(Dataset records)
== Segment start ==

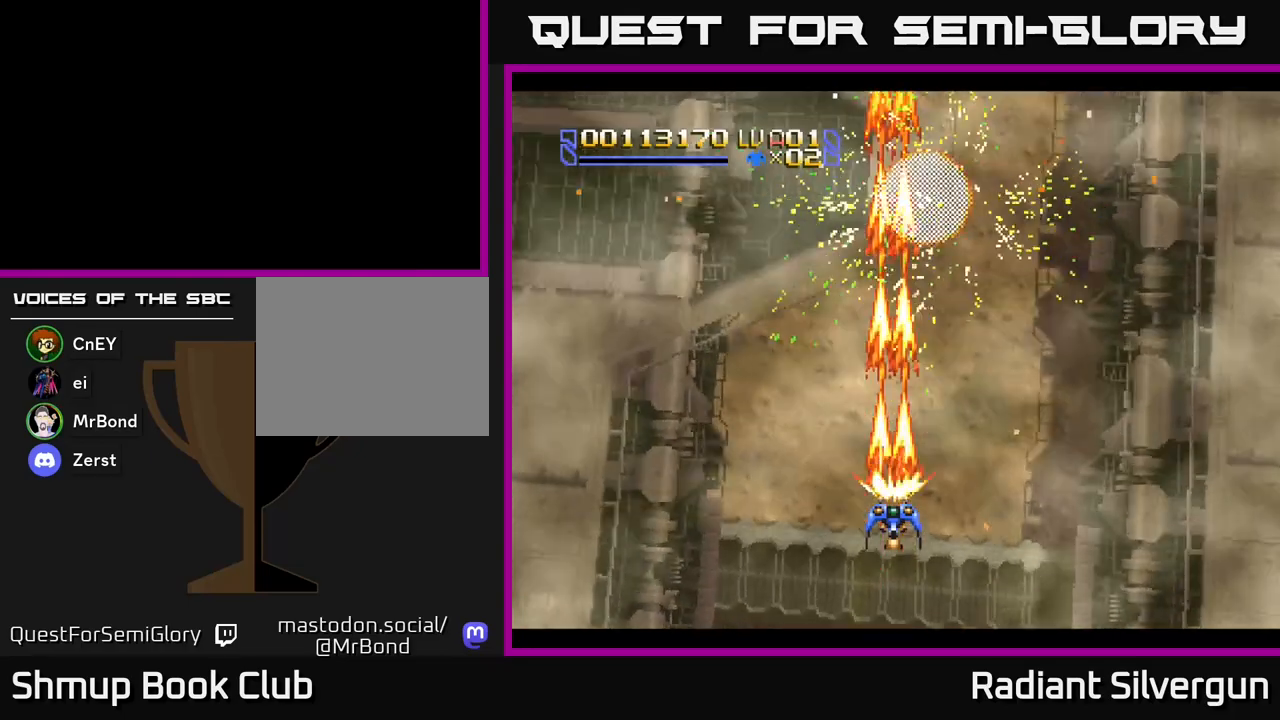
{"buttons": ["A", "DPAD_UP"], "left_stick": "center", "events": [[83, "DPAD_DOWN", "down"], [217, "DPAD_DOWN", "up"], [417, "DPAD_UP", "down"]]}
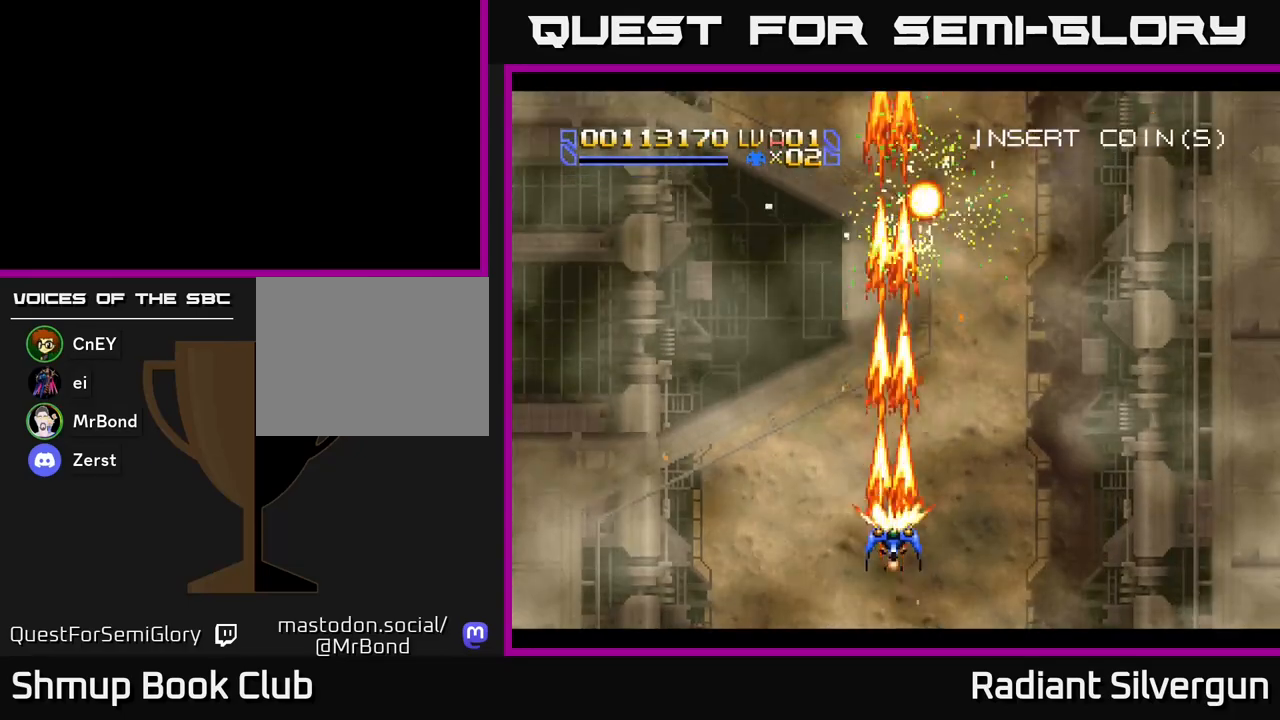
{"buttons": ["A", "DPAD_UP"], "left_stick": "center", "events": [[233, "DPAD_UP", "up"], [350, "DPAD_UP", "down"]]}
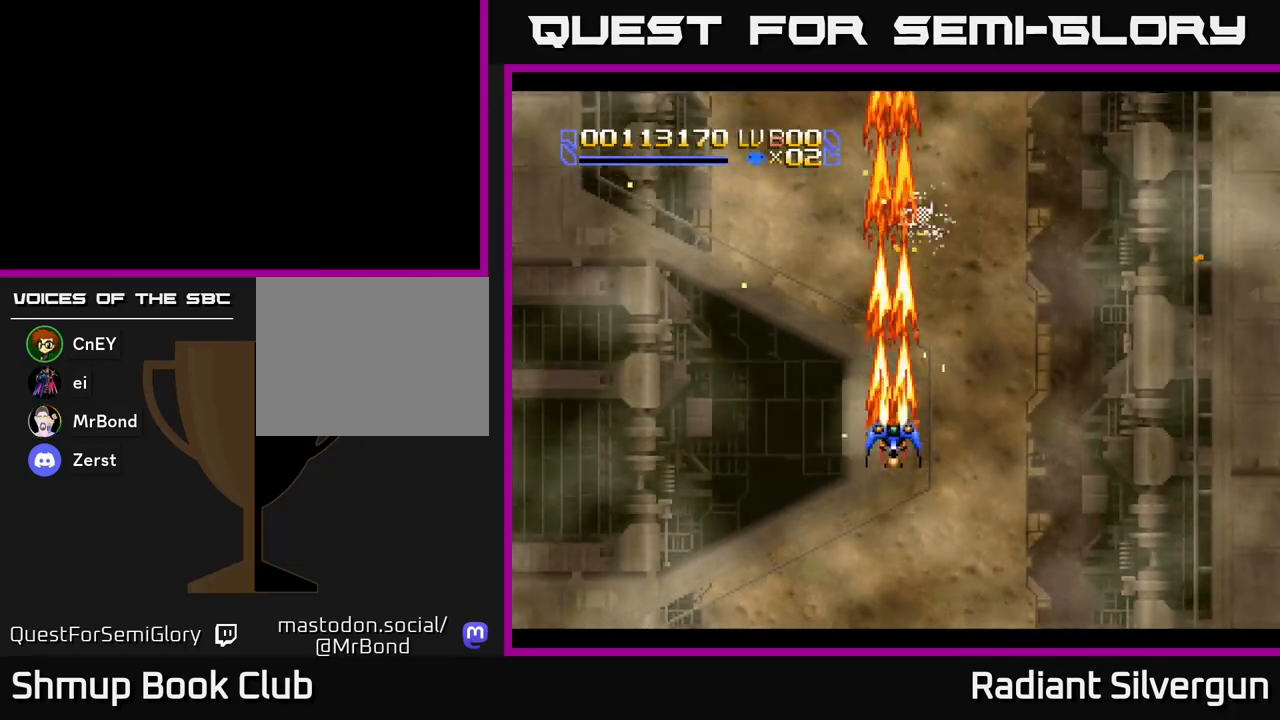
{"buttons": ["X", "DPAD_DOWN"], "left_stick": "center", "events": [[33, "DPAD_UP", "up"], [100, "DPAD_DOWN", "down"], [117, "X", "down"], [150, "A", "up"]]}
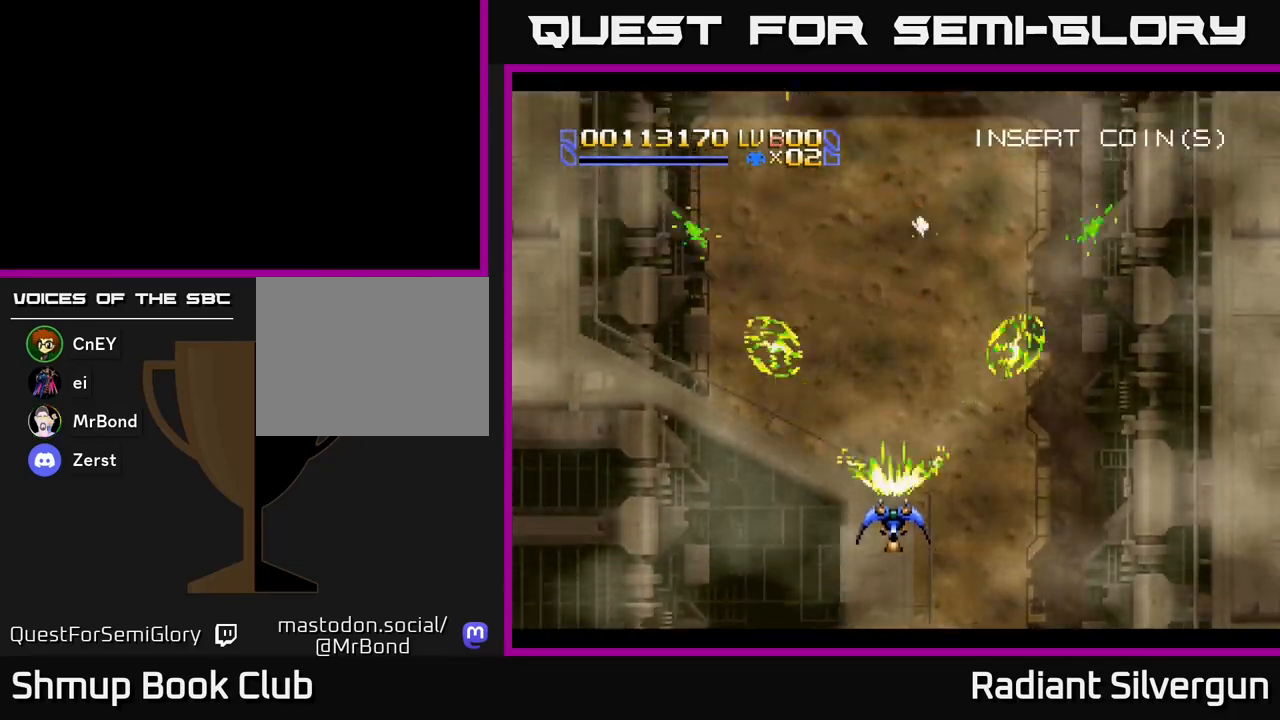
{"buttons": [], "left_stick": "center", "events": [[83, "DPAD_DOWN", "up"], [150, "X", "up"], [183, "DPAD_UP", "down"], [400, "DPAD_UP", "up"]]}
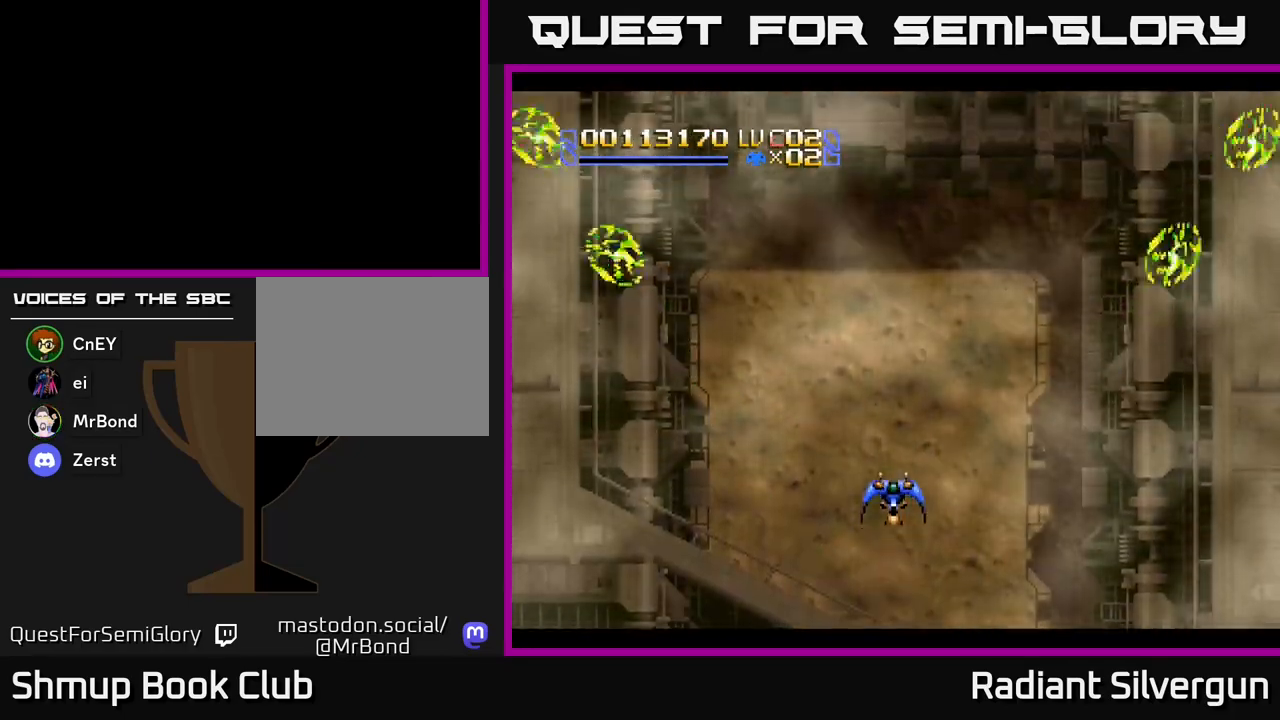
{"buttons": [], "left_stick": "center", "events": []}
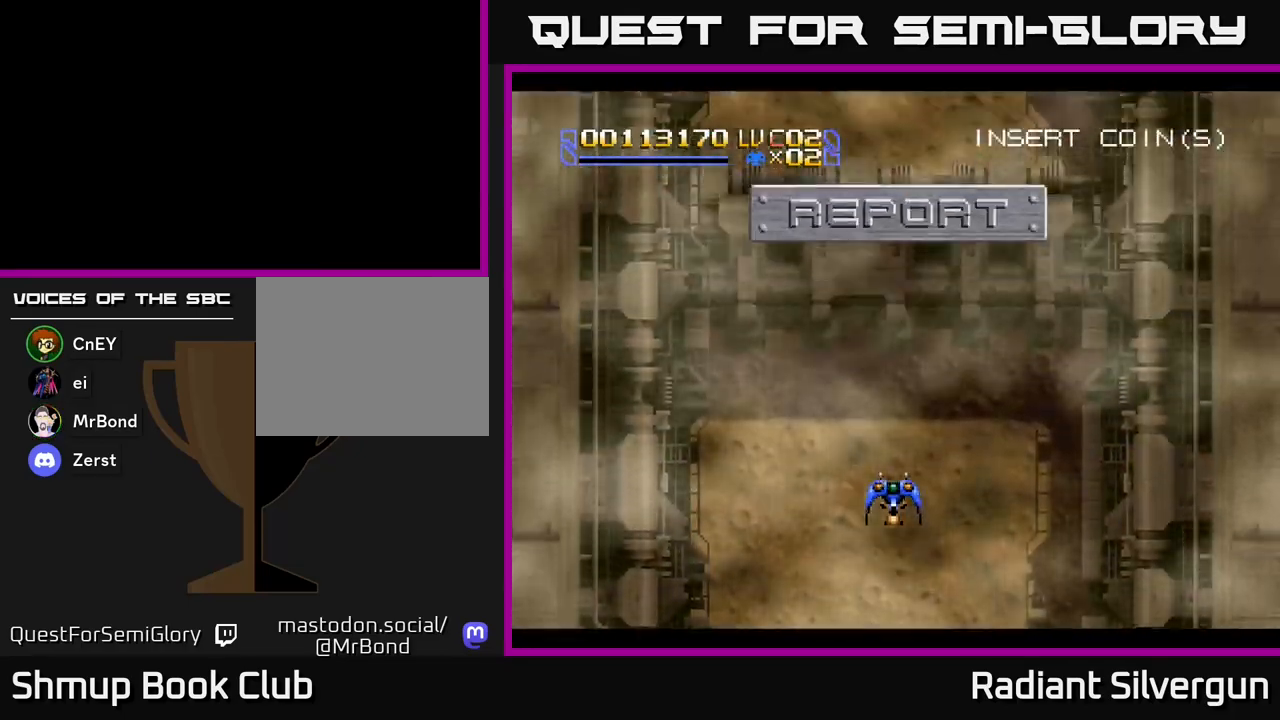
{"buttons": [], "left_stick": "center", "events": []}
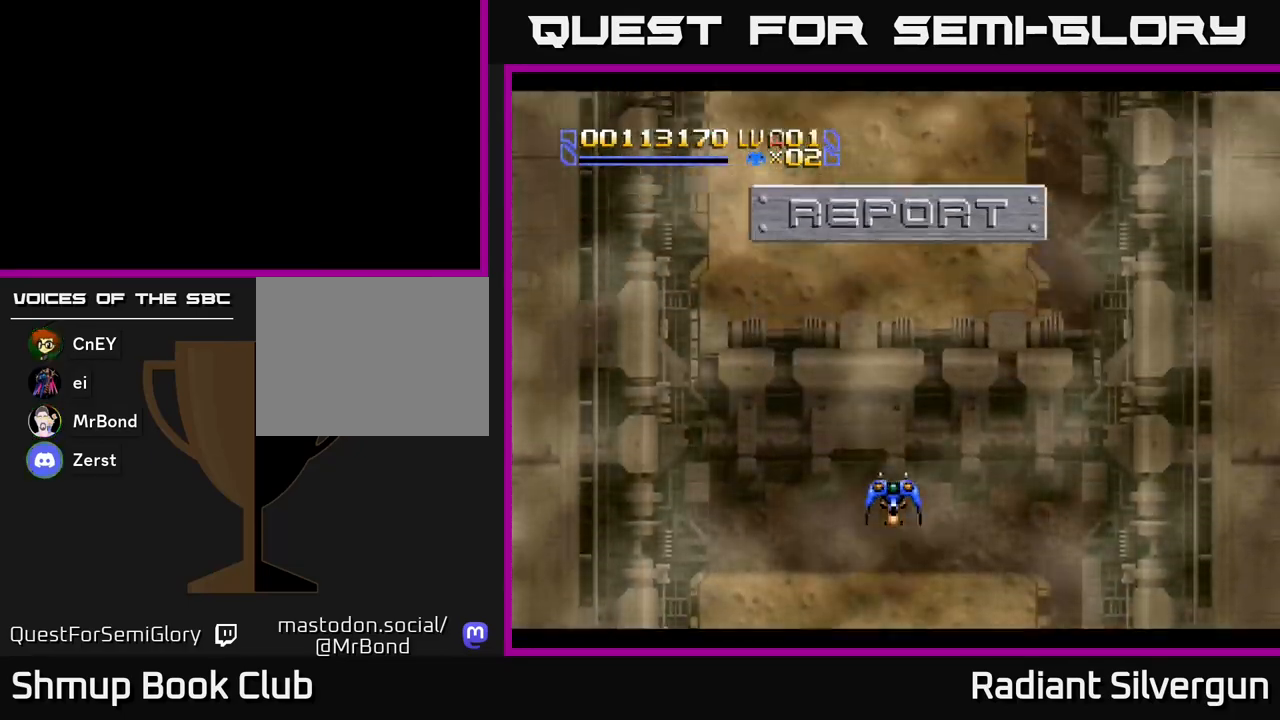
{"buttons": [], "left_stick": "center", "events": []}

== Segment end ==

Without including any picture, print all of the entries above exactly.

{"buttons": ["A", "DPAD_UP"], "left_stick": "center", "events": [[83, "DPAD_DOWN", "down"], [217, "DPAD_DOWN", "up"], [417, "DPAD_UP", "down"]]}
{"buttons": ["A", "DPAD_UP"], "left_stick": "center", "events": [[233, "DPAD_UP", "up"], [350, "DPAD_UP", "down"]]}
{"buttons": ["X", "DPAD_DOWN"], "left_stick": "center", "events": [[33, "DPAD_UP", "up"], [100, "DPAD_DOWN", "down"], [117, "X", "down"], [150, "A", "up"]]}
{"buttons": [], "left_stick": "center", "events": [[83, "DPAD_DOWN", "up"], [150, "X", "up"], [183, "DPAD_UP", "down"], [400, "DPAD_UP", "up"]]}
{"buttons": [], "left_stick": "center", "events": []}
{"buttons": [], "left_stick": "center", "events": []}
{"buttons": [], "left_stick": "center", "events": []}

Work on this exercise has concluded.